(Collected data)
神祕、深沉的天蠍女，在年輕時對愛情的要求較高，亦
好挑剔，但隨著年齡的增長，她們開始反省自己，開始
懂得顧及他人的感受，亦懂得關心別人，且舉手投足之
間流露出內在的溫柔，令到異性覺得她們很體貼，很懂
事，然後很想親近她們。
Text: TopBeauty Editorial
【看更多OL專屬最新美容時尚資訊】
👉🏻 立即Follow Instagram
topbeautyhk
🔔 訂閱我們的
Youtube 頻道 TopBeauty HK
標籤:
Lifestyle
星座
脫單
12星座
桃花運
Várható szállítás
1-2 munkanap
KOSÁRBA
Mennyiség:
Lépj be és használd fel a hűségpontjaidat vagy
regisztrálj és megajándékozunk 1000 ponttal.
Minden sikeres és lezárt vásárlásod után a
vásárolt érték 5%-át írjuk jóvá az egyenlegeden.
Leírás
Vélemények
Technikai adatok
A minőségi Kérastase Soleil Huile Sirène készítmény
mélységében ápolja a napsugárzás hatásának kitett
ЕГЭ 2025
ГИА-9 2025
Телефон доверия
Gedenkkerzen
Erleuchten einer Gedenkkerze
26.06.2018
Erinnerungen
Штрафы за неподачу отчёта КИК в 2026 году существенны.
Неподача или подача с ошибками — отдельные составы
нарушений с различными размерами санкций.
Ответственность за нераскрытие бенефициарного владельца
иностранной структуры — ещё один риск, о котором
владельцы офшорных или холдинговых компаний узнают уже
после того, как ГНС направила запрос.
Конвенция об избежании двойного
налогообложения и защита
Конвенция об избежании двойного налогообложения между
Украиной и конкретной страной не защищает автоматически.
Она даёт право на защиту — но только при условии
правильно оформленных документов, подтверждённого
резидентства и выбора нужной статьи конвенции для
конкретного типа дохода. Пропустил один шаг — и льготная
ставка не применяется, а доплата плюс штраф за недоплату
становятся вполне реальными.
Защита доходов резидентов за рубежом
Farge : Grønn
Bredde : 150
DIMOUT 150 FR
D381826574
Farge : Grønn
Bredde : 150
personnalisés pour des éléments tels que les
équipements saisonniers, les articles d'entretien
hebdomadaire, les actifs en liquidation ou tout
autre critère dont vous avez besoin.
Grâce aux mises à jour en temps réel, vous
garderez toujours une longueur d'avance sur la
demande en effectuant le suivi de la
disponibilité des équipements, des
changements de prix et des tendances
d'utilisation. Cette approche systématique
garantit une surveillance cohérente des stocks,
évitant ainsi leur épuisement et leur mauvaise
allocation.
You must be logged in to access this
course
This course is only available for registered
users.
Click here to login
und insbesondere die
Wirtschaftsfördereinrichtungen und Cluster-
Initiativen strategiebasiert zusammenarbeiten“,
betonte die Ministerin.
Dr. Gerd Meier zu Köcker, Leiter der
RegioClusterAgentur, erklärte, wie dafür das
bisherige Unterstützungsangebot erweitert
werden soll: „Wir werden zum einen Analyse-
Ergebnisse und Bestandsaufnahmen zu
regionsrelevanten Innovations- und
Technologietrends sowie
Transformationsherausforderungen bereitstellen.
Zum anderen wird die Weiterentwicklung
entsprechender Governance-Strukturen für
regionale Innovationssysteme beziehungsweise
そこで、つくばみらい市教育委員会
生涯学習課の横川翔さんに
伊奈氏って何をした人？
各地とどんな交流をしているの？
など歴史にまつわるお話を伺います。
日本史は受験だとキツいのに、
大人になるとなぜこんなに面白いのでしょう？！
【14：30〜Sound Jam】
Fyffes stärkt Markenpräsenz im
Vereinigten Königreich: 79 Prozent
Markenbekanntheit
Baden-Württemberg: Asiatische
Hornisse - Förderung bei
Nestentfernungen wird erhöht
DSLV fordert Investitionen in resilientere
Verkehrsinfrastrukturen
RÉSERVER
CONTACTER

WHAT TO PRODUCE: Reproduce every line of the items above character for character, in the same order and in the original languages.

RESULT:
神祕、深沉的天蠍女，在年輕時對愛情的要求較高，亦
好挑剔，但隨著年齡的增長，她們開始反省自己，開始
懂得顧及他人的感受，亦懂得關心別人，且舉手投足之
間流露出內在的溫柔，令到異性覺得她們很體貼，很懂
事，然後很想親近她們。
Text: TopBeauty Editorial
【看更多OL專屬最新美容時尚資訊】
👉🏻 立即Follow Instagram
topbeautyhk
🔔 訂閱我們的
Youtube 頻道 TopBeauty HK
標籤:
Lifestyle
星座
脫單
12星座
桃花運
Várható szállítás
1-2 munkanap
KOSÁRBA
Mennyiség:
Lépj be és használd fel a hűségpontjaidat vagy
regisztrálj és megajándékozunk 1000 ponttal.
Minden sikeres és lezárt vásárlásod után a
vásárolt érték 5%-át írjuk jóvá az egyenlegeden.
Leírás
Vélemények
Technikai adatok
A minőségi Kérastase Soleil Huile Sirène készítmény
mélységében ápolja a napsugárzás hatásának kitett
ЕГЭ 2025
ГИА-9 2025
Телефон доверия
Gedenkkerzen
Erleuchten einer Gedenkkerze
26.06.2018
Erinnerungen
Штрафы за неподачу отчёта КИК в 2026 году существенны.
Неподача или подача с ошибками — отдельные составы
нарушений с различными размерами санкций.
Ответственность за нераскрытие бенефициарного владельца
иностранной структуры — ещё один риск, о котором
владельцы офшорных или холдинговых компаний узнают уже
после того, как ГНС направила запрос.
Конвенция об избежании двойного
налогообложения и защита
Конвенция об избежании двойного налогообложения между
Украиной и конкретной страной не защищает автоматически.
Она даёт право на защиту — но только при условии
правильно оформленных документов, подтверждённого
резидентства и выбора нужной статьи конвенции для
конкретного типа дохода. Пропустил один шаг — и льготная
ставка не применяется, а доплата плюс штраф за недоплату
становятся вполне реальными.
Защита доходов резидентов за рубежом
Farge : Grønn
Bredde : 150
DIMOUT 150 FR
D381826574
Farge : Grønn
Bredde : 150
personnalisés pour des éléments tels que les
équipements saisonniers, les articles d'entretien
hebdomadaire, les actifs en liquidation ou tout
autre critère dont vous avez besoin.
Grâce aux mises à jour en temps réel, vous
garderez toujours une longueur d'avance sur la
demande en effectuant le suivi de la
disponibilité des équipements, des
changements de prix et des tendances
d'utilisation. Cette approche systématique
garantit une surveillance cohérente des stocks,
évitant ainsi leur épuisement et leur mauvaise
allocation.
You must be logged in to access this
course
This course is only available for registered
users.
Click here to login
und insbesondere die
Wirtschaftsfördereinrichtungen und Cluster-
Initiativen strategiebasiert zusammenarbeiten“,
betonte die Ministerin.
Dr. Gerd Meier zu Köcker, Leiter der
RegioClusterAgentur, erklärte, wie dafür das
bisherige Unterstützungsangebot erweitert
werden soll: „Wir werden zum einen Analyse-
Ergebnisse und Bestandsaufnahmen zu
regionsrelevanten Innovations- und
Technologietrends sowie
Transformationsherausforderungen bereitstellen.
Zum anderen wird die Weiterentwicklung
entsprechender Governance-Strukturen für
regionale Innovationssysteme beziehungsweise
そこで、つくばみらい市教育委員会
生涯学習課の横川翔さんに
伊奈氏って何をした人？
各地とどんな交流をしているの？
など歴史にまつわるお話を伺います。
日本史は受験だとキツいのに、
大人になるとなぜこんなに面白いのでしょう？！
【14：30〜Sound Jam】
Fyffes stärkt Markenpräsenz im
Vereinigten Königreich: 79 Prozent
Markenbekanntheit
Baden-Württemberg: Asiatische
Hornisse - Förderung bei
Nestentfernungen wird erhöht
DSLV fordert Investitionen in resilientere
Verkehrsinfrastrukturen
RÉSERVER
CONTACTER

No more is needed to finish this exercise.